その内に、商売でもより緑の多い場所が好まれるようになった。明治時代の終わりまでには、東京駅前の丸の内が次第に日本橋に取って代って東京の商取引の中心地となった。
しかしこの写真の頃は、そこまでは行っていない。日本橋の水路は日本全国から運ばれた重い荷物を満載した船で一杯で、日本橋川の岸は白壁の蔵が押し合うように建ち、依然として東京一の賑やかな水路だった。

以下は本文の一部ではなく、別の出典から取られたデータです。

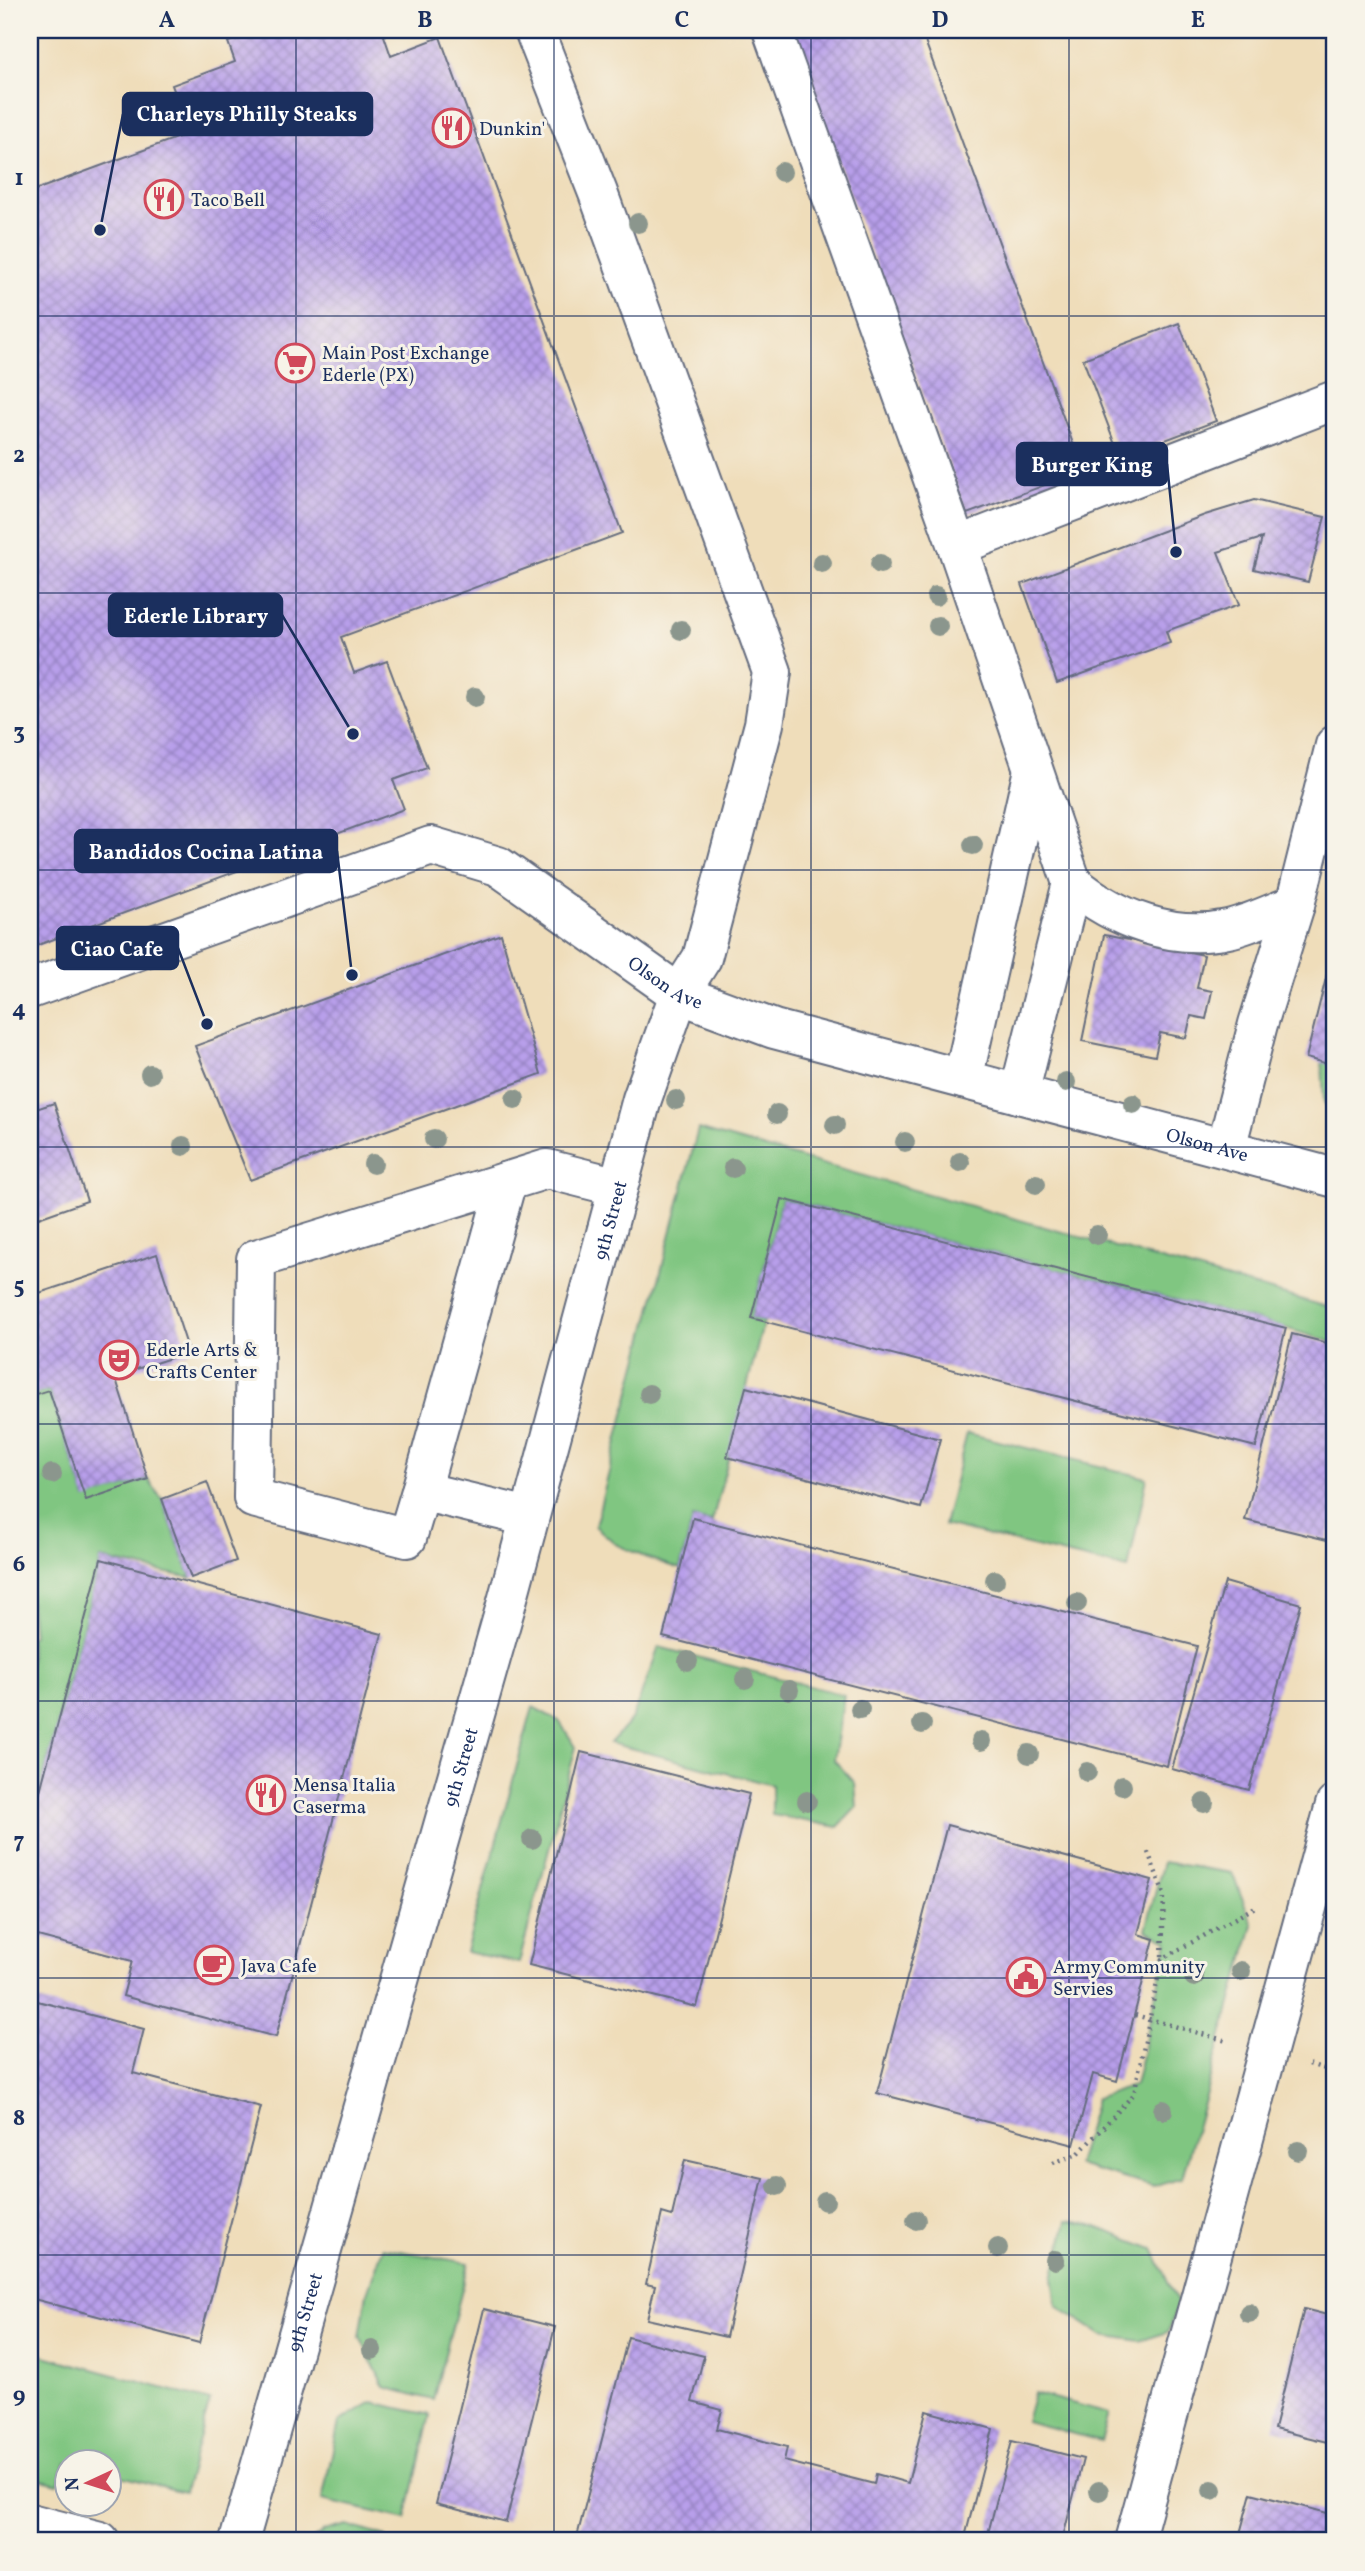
<svg xmlns="http://www.w3.org/2000/svg" width="1365" height="2571" font-family="Vollkorn,serif">
<style>
.green{fill:#80c681;stroke:#4e7a70;stroke-width:2}
.building{fill:url(#building-cross-hatch)}
.lines{fill:none;stroke-linecap:round;stroke-linejoin:round}
.minor-casing{stroke:#656c7e;stroke-width:42}
.path{stroke:#656c7e;stroke-width:4.5;stroke-dasharray:2 5;stroke-linecap:butt}
.minor{stroke:#fff;stroke-width:38}
.tree{fill:#8b968d}
.grid{fill:none;stroke:#1b2f5e;stroke-width:2;stroke-opacity:0.55}
.labels{text-anchor:middle;stroke-width:6;stroke-linejoin:round;paint-order:stroke}
.poi-label{font-size:19px;fill:#1b2f5e;stroke:#f7f3e8;text-anchor:start}
.street-label{font-size:19px;fill:#1b2f5e;stroke:#f7f3e8}
.leader{fill:none;stroke:#1b2f5e;stroke-width:2.5}
.callout-dot{fill:#1b2f5e;stroke:#f7f3e8;stroke-width:2.5}
.callout{fill:#1b2f5e;stroke:#1b2f5e;stroke-width:2.5}
.callout-label{font-size:21px;text-anchor:middle;font-weight:bold;fill:#fff}
.neatline{fill:none;stroke:#1b2f5e;stroke-width:2.5}
.grid-label{font-size:23px;text-anchor:middle;font-weight:bold;fill:#1b2f5e}
</style>
<defs>
<pattern id="building-cross-hatch" width="8" height="8" patternUnits="userSpaceOnUse" patternTransform="scale(1.75)"><rect width="8" height="8" fill="#b89fea"/><path d="M0 0l8 8M0 8l8-8" fill="none" stroke="#9582c1"/></pattern>
</defs>
<rect width="100%" height="100%" fill="#f7f3e8"/>
<filter id="ink" filterUnits="userSpaceOnUse"><feTurbulence type="fractalNoise" baseFrequency=".0143" numOctaves="2"/><feDisplacementMap in="SourceGraphic" scale="14" xChannelSelector="R" yChannelSelector="G"/><feConvolveMatrix kernelMatrix="1 2 1 2 8 2 1 2 1" color-interpolation-filters="sRGB"/></filter>
<filter id="wash" filterUnits="userSpaceOnUse"><feTurbulence type="fractalNoise" baseFrequency=".00686" numOctaves="4" result="noise"/><feDisplacementMap in="SourceGraphic" scale="28" xChannelSelector="R" yChannelSelector="G"/><feGaussianBlur stdDeviation="1.57" result="paint"/><feColorMatrix in="noise" values="0 0 0 0 0 0 0 0 0 0 0 0 0 0 0 0 0 1.4 0 .05"/><feComposite in="paint" operator="in"/></filter>
<g filter="url(#wash)">
<rect width="100%" height="100%" fill="#efddba"/>
<path class="green" d="M1322,1062L1335,1066V1115L1324,1102Z
M698,1129L1335,1309V1343L1285,1328L782,1199L751,1318L764,1321L712,1522L693,1518L680,1569L647,1558L617,1545L595,1526Z
M49,1390L86,1499L148,1479L162,1499L191,1578L101,1559L30,1829V1637L33,1635L30,1601V1396Z
M967,1433L1147,1478L1128,1569L944,1525Z
M659,1647L844,1695L834,1760L855,1783L857,1807L838,1827L772,1815V1785L610,1743L632,1719Z
M533,1707L559,1721L576,1747L519,1963L466,1952Z
M1163,1862L1232,1873L1253,1925L1182,2178L1154,2187L1077,2165L1096,2099L1135,2085L1168,1941L1146,1930Z
M1067,2221L1089,2224L1153,2249L1178,2303L1168,2332L1140,2341L1102,2335L1057,2306L1053,2278Z
M383,2248L469,2263L433,2400L384,2387L360,2337L367,2293Z
M30,2352L210,2401L184,2492L109,2473L108,2462H66L58,2484L30,2477Z
M1034,2393L1109,2413L1101,2441L1026,2421Z
M372,2402L430,2415L406,2519L322,2500L339,2422Z
M347,2525L386,2537L385,2541H312L324,2531Z"/>
<g id="blocks">
<path class="building" d="M262,30H345L347,35L362,30H382L391,56L440,37L622,533L341,637L354,673L387,661L427,768L393,780L404,809L30,948V192L190,133L172,85L235,62L228,42Z
M790,30H921L1083,471L967,514Z
M1179,323L1216,421L1120,457L1083,359Z
M1254,500L1325,517L1308,582L1254,569L1262,538L1218,552L1239,605L1166,631L1170,643L1057,683L1022,584L1205,515Z
M501,934L541,1074L250,1180L195,1046Z
M1104,935L1204,955L1197,988L1212,991L1206,1019L1191,1016L1186,1038L1160,1033L1155,1056L1082,1041Z
M1334,946L1335,947V1066L1306,1058Z
M54,1103L87,1201L30,1221V1111Z
M782,1199L1286,1328L1256,1447L751,1318Z
M157,1254L189,1352L115,1376L148,1479L86,1500L49,1390L30,1396V1296Z
M1292,1334L1335,1345V1509L1327,1540L1245,1520Z
M746,1387L940,1439L921,1508L727,1457Z
M207,1482L236,1561L191,1578L162,1499Z
M693,1518L1197,1646L1167,1766L663,1637Z
M101,1559L382,1634L276,2037L123,1996L132,1961L30,1934V1829Z
M1225,1582L1301,1604L1249,1790L1172,1769Z
M581,1752L749,1794L697,2007L529,1965Z
M947,1825L1152,1880L1138,1934L1154,1939L1117,2081L1093,2074L1074,2145L877,2093Z
M30,1999L144,2029L133,2073L261,2107L199,2343L30,2298Z
M685,2160L763,2178L726,2337L647,2319L655,2286L646,2284L662,2213L672,2216Z
M1334,2189H1335V2225L1326,2222Z
M484,2309L555,2327L506,2522L436,2504Z
M1304,2309L1335,2317V2444L1274,2429Z
M628,2337L704,2356L692,2402L722,2410L717,2429L787,2447L784,2461L874,2484L876,2474L908,2483L926,2411L993,2429L964,2541H576Z
M1012,2441L1083,2459L1062,2541H986Z
M1251,2493L1335,2515V2541H1238Z"/>
</g>
</g>
<g filter="url(#ink)">
<use href="#blocks" fill-opacity="0" stroke="#656c7e" stroke-width="2"/>
<g class="lines">
<defs>
<g id="minor">
<path d="M772,30L957,546"/>
<path d="M1295,905C1273,912 1251,924 1228,929C1173,941 1115,919 1072,883L957,546L1335,400"/>
<path id="s1" d="M30,989L431,846L498,866L679,994L774,1029L1335,1178"/>
<path d="M963,1079L1033,770"/>
<path d="M1019,1094L1072,883"/>
<path d="M1226,1148L1258,1024L1295,905L1335,745"/>
<path d="M421,1491L507,1181"/>
<path d="M529,1517L421,1491L407,1538L253,1498L256,1259L547,1169L618,1187"/>
<path d="M30,2523L100,2541"/>
<path id="s2" d="M239,2541L505,1609L642,1099L679,994L702,958L764,724L772,672L598,193L534,30"/>
<path d="M1134,2541L1335,1805"/>
</g>
</defs>
<use href="#minor" class="minor-casing"/>
<path class="path" d="M1148,1852L1164,1894L1162,1958
M1135,2015L1227,2041
M1309,2064L1335,2072
M1053,2163L1078,2154L1134,2094L1162,1959L1257,1906"/>
<use href="#minor" class="minor"/>
</g>
<g class="tree">
<circle cx="782" cy="172" r="10"/>
<circle cx="638" cy="223" r="10"/>
<circle cx="822" cy="563" r="10"/>
<circle cx="880" cy="564" r="10"/>
<circle cx="936" cy="596" r="10"/>
<circle cx="938" cy="626" r="10"/>
<circle cx="681" cy="630" r="10"/>
<circle cx="475" cy="697" r="10"/>
<circle cx="973" cy="845" r="10"/>
<circle cx="150" cy="1074" r="10"/>
<circle cx="1066" cy="1082" r="10"/>
<circle cx="515" cy="1099" r="10"/>
<circle cx="676" cy="1100" r="10"/>
<circle cx="1133" cy="1104" r="10"/>
<circle cx="777" cy="1114" r="10"/>
<circle cx="835" cy="1125" r="10"/>
<circle cx="434" cy="1139" r="10"/>
<circle cx="905" cy="1142" r="10"/>
<circle cx="183" cy="1146" r="10"/>
<circle cx="960" cy="1162" r="10"/>
<circle cx="373" cy="1164" r="10"/>
<circle cx="733" cy="1168" r="10"/>
<circle cx="1036" cy="1184" r="10"/>
<circle cx="1097" cy="1235" r="10"/>
<circle cx="649" cy="1394" r="10"/>
<circle cx="52" cy="1474" r="10"/>
<circle cx="995" cy="1580" r="10"/>
<circle cx="1077" cy="1603" r="10"/>
<circle cx="688" cy="1661" r="10"/>
<circle cx="745" cy="1679" r="10"/>
<circle cx="789" cy="1690" r="10"/>
<circle cx="860" cy="1709" r="10"/>
<circle cx="922" cy="1724" r="10"/>
<circle cx="981" cy="1741" r="10"/>
<circle cx="1029" cy="1754" r="10"/>
<circle cx="1087" cy="1772" r="10"/>
<circle cx="1122" cy="1786" r="10"/>
<circle cx="807" cy="1801" r="10"/>
<circle cx="1204" cy="1803" r="10"/>
<circle cx="532" cy="1839" r="10"/>
<circle cx="1241" cy="1971" r="10"/>
<circle cx="1194" cy="1977" r="10"/>
<circle cx="1163" cy="2110" r="10"/>
<circle cx="1298" cy="2151" r="10"/>
<circle cx="777" cy="2186" r="10"/>
<circle cx="825" cy="2201" r="10"/>
<circle cx="916" cy="2220" r="10"/>
<circle cx="998" cy="2248" r="10"/>
<circle cx="1055" cy="2260" r="10"/>
<circle cx="1249" cy="2313" r="10"/>
<circle cx="372" cy="2350" r="10"/>
<circle cx="1212" cy="2490" r="10"/>
<circle cx="1099" cy="2491" r="10"/>
</g>
</g>
<path class="grid" d="M296,30V2541M554,30V2541M811,30V2541M1069,30V2541M30,316H1335M30,593H1335M30,870H1335M30,1147H1335M30,1424H1335M30,1701H1335M30,1978H1335M30,2255H1335"/>
<defs>
<symbol id="restaurant-ring" viewBox="-11 -11 22 22"><circle r="9.5" fill="#f7f3e8" stroke="#d1495b" stroke-width="1.5"/><path d="M-5-6h1v4h1v-4h1v4h1v-4h1v5L-1.5 .5V6h-2V.5L-5-1ZM5-6V6H3V1.5H1.5Q1.5-4 5-6Z" fill="#d1495b"/></symbol>
<symbol id="supermarket-ring" viewBox="-11 -11 22 22"><circle r="9.5" fill="#f7f3e8" stroke="#d1495b" stroke-width="1.5"/><path d="M-6-5.5h2.5l.6 2H6L4.5 2H-2.5L-4.4-4H-6ZM-1.5 3.2a1.3 1.3 0 1 0 .1 0ZM3 3.2a1.3 1.3 0 1 0 .1 0Z" fill="#d1495b"/></symbol>
<symbol id="theatre-ring" viewBox="-11 -11 22 22"><circle r="9.5" fill="#f7f3e8" stroke="#d1495b" stroke-width="1.5"/><path d="M-5-5.5Q0-4 5-5.5V0Q5 5 0 6Q-5 5-5 0ZM-3.3-2.5H-1v1.5H-3.3ZM1-2.5H3.3v1.5H1ZM-2.8 1Q0 5.5 2.8 1Z" fill="#d1495b"/></symbol>
<symbol id="cafe-ring" viewBox="-11 -11 22 22"><circle r="9.5" fill="#f7f3e8" stroke="#d1495b" stroke-width="1.5"/><path d="M-5.5-4.5H6V0H3Q3 3.5 0 3.5H-2.5Q-5.5 3.5-5.5 0ZM3-3.2v2h1.7v-2ZM-6 4.5H4V6H-6Z" fill="#d1495b"/></symbol>
<symbol id="civic-ring" viewBox="-11 -11 22 22"><circle r="9.5" fill="#f7f3e8" stroke="#d1495b" stroke-width="1.5"/><path d="M-.6-6.5H3V-4.5H.6V-3L4-1V1h2V6H-6V1h2V-1L-.6-3ZM-1.2 2.5V6h2.4V2.5Z" fill="#d1495b"/></symbol>
</defs>
<g fill-rule="evenodd">
<use href="#restaurant-ring" x="430" y="106" width="44" height="44"/>
<use href="#restaurant-ring" x="142" y="177" width="44" height="44"/>
<use href="#supermarket-ring" x="273" y="341" width="44" height="44"/>
<use href="#theatre-ring" x="97" y="1338" width="44" height="44"/>
<use href="#restaurant-ring" x="244" y="1773" width="44" height="44"/>
<use href="#cafe-ring" x="192" y="1943" width="44" height="44"/>
<use href="#civic-ring" x="1004" y="1955" width="44" height="44"/>
</g>
<g class="labels">
<g class="poi-label">
<text x="479" y="135">Dunkin'</text>
<text x="191" y="206">Taco Bell</text>
<text x="322" y="359">Main Post Exchange<tspan x="322" dy="22">Ederle (PX)</tspan></text>
<text x="146" y="1356">Ederle Arts &amp;<tspan x="146" dy="22">Crafts Center</tspan></text>
<text x="293" y="1791">Mensa Italia<tspan x="293" dy="22">Caserma</tspan></text>
<text x="241" y="1972">Java Cafe</text>
<text x="1053" y="1973">Army Community<tspan x="1053" dy="22">Servies</tspan></text>
</g>
<g class="street-label">
<text dy="7" stroke="none"><textPath href="#s1" startOffset="700">Olson Ave</textPath></text>
<text dy="7" stroke="none"><textPath href="#s1" startOffset="1267">Olson Ave</textPath></text>
<text dy="7" stroke="none"><textPath href="#s2" startOffset="1372">9th Street</textPath></text>
<text dy="7" stroke="none"><textPath href="#s2" startOffset="805">9th Street</textPath></text>
<text dy="7" stroke="none"><textPath href="#s2" startOffset="238">9th Street</textPath></text>
</g>
</g>
<path class="leader" d="M100 230L123 114M1176 552L1167 464M353 734L282 615M352 975L337 851M207 1024L178 948"/>
<g class="callout-dot">
<circle cx="100" cy="230" r="7"/>
<circle cx="1176" cy="552" r="7"/>
<circle cx="353" cy="734" r="7"/>
<circle cx="352" cy="975" r="7"/>
<circle cx="207" cy="1024" r="7"/>
</g>
<g class="callout">
<rect x="123" y="93" width="249" height="42" rx="7"/>
<rect x="1017" y="443" width="150" height="42" rx="7"/>
<rect x="109" y="594" width="173" height="42" rx="7"/>
<rect x="75" y="830" width="262" height="42" rx="7"/>
<rect x="57" y="927" width="121" height="42" rx="7"/>
</g>
<g class="callout-label">
<text x="247" y="121">Charleys Philly Steaks</text>
<text x="1092" y="472">Burger King</text>
<text x="196" y="623">Ederle Library</text>
<text x="206" y="859">Bandidos Cocina Latina</text>
<text x="117" y="956">Ciao Cafe</text>
</g>
<rect width="1365" height="2571" fill="none" stroke="#f7f3e8" stroke-width="77"/>
<g transform="translate(88 2483) rotate(266)"><circle r="33" fill="#f7f3e8" stroke="#9fa5b1" stroke-width="2"/>
<path d="M0-5L12 26L0 18L-12 26Z" fill="#d1495b"/>
<text y="-10" font-size="19" font-weight="bold" text-anchor="middle" fill="#1b2f5e">N</text>
</g>
<rect x="38" y="38" width="1288" height="2494" class="neatline"/>
<g class="grid-label">
<text x="167" y="27">A</text>
<text x="425" y="27">B</text>
<text x="682" y="27">C</text>
<text x="940" y="27">D</text>
<text x="1198" y="27">E</text>
<text x="19" y="185">1</text>
<text x="19" y="462">2</text>
<text x="19" y="739">3</text>
<text x="19" y="1016">4</text>
<text x="19" y="1293">5</text>
<text x="19" y="1571">6</text>
<text x="19" y="1848">7</text>
<text x="19" y="2125">8</text>
<text x="19" y="2402">9</text>
</g>
</svg>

日本では江戸時代馬の曳く車は使われず、明治時代になっても本格的には使われなかった。貨物は、人や牛が引く大きな荷車か、人や牛馬の背に担がれて運ばれた。その中でも、夫々特定の目的に応じて作られた色々な種類の船が多かった。東京の水路では、長くて底の浅い猪牙船、底の浅い高瀬舟、それに大型で人が漕ぐ伝馬船などが見られた。1
敵の攻撃を防ぐために、江戸の旧市街にはわざと螺旋状に濠、川や運河が張り巡らされていた。そのため舟運が最も有利な運送手段になった。江戸の開発初期に、河岸と呼ばれる荷下ろし場が作られて、蔵や市場がその周辺にできた。その中でも日本橋は最も重要な場所だった。ここから商品が全市に発送されたのである。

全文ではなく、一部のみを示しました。